Climate change - it’s all in the message

The COP27 climate conference in Sharm el-Sheikh is in full swing with politicians striving to agree on ways to preserve the environment for future generations. But it’s not just politicians who need to roll up their sleeves – it seems that everyone needs to act to make a difference.

My colleague, Susan Misicka, spoke to Swiss adventurer and entrepreneur Bertrand PiccardExternal link about his ongoing quest to persuade business and society to adopt more climate-friendly ways. Piccard is famous for flying his carbon-neutral Solar Impulse aircraft around the world powered purely by the sun.
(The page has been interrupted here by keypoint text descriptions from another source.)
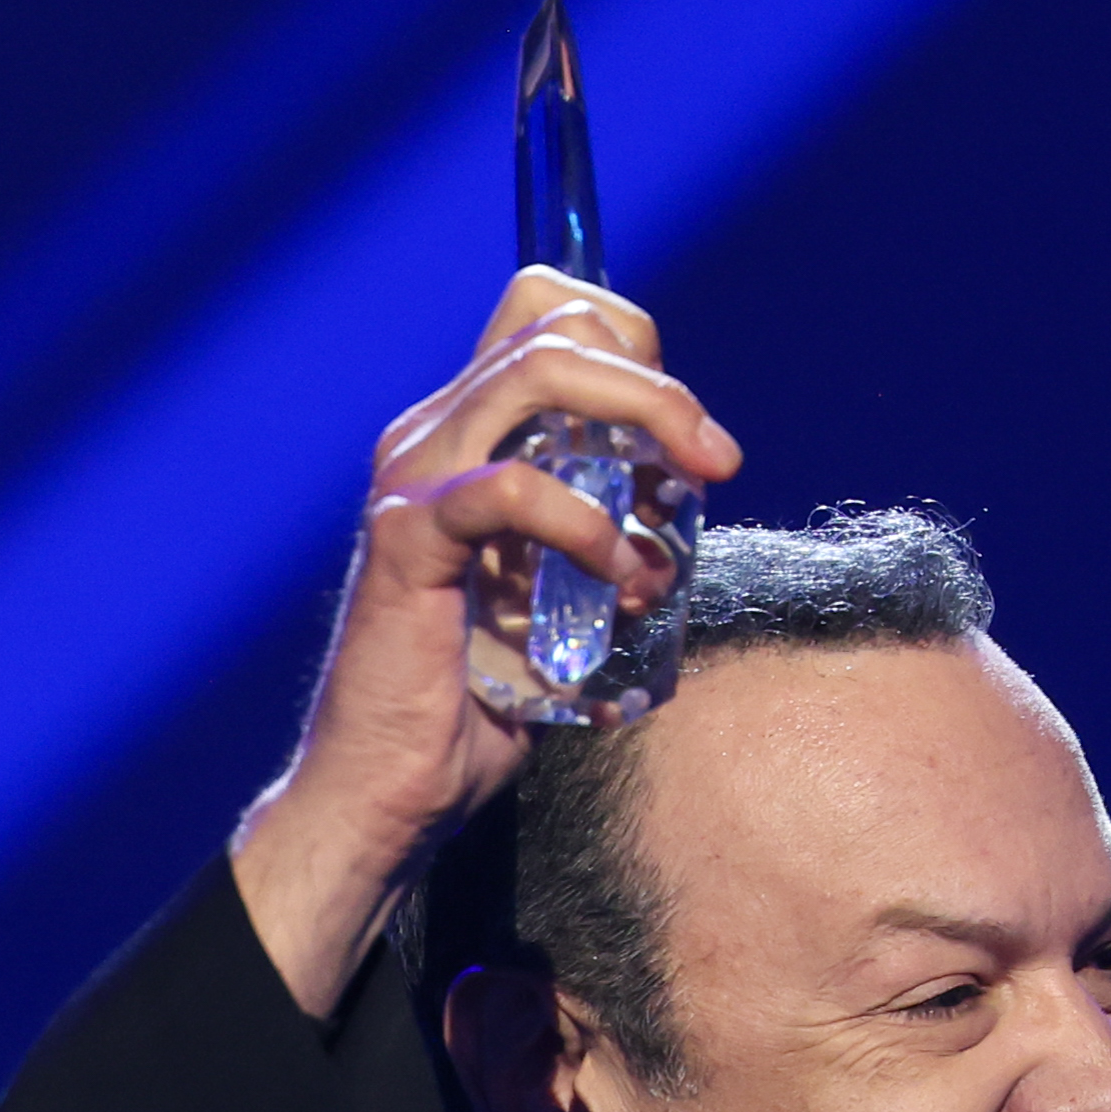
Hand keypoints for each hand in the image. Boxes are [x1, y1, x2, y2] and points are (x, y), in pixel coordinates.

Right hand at [232, 269, 740, 1019]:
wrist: (392, 795)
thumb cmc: (473, 710)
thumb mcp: (556, 605)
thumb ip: (596, 542)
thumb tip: (672, 520)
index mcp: (467, 438)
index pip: (548, 316)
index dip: (633, 347)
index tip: (690, 436)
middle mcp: (434, 436)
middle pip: (557, 330)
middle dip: (659, 388)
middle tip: (718, 460)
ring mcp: (414, 479)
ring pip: (536, 376)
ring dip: (636, 427)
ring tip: (677, 515)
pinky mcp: (406, 539)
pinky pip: (507, 489)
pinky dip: (581, 523)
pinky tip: (618, 573)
Companies and people are tired of being lectured to, he says. The message must change.

“You have to speak the language of the people that you wish to convince.”

“I tell them, even if you don’t care about climate, even if you don’t care about ecology, these solutions make more sense in terms of production, energy savings, new business opportunities, circular economy, waste management and things like that.”

“So you will make more profit. You will create more jobs. And by the way, you will also protect the environment.”

Keystone / Yuri Kochetkov

Russian sanctions and the Swiss connection

After some initial hesitancy, Switzerland has for some months followed a policy of implementing European Union sanctions against Russia following its invasion of Ukraine.

This has resulted in billions of dollars being frozen in Swiss banks and oligarchs being prevented from selling or making commercial use of several properties in the Alps.

But a nagging thought remains in some people’s minds: are Russian money and business interests still able to make use of Swiss know-how to avoid sanctions?

Washington believes this is the case and has imposed sanctions against several Swiss individuals and companies it suspects of helping the Kremlin generate income and other support for its war machine.

The US Department of the Treasury’s Office of Foreign Assets Control has named 14 people and 28 entitiesExternal link – not all of them Swiss.

It also talks about a “global network of financial facilitators, enablers, and others” – a reference to lawyers, accountants and financiers who are adept at setting up a web of obfuscation to hide money trails.

US patience is obviously wearing thin. It has started naming names and imposing sanctions upon Swiss citizens. It remains to be seen how the Swiss authorities will react.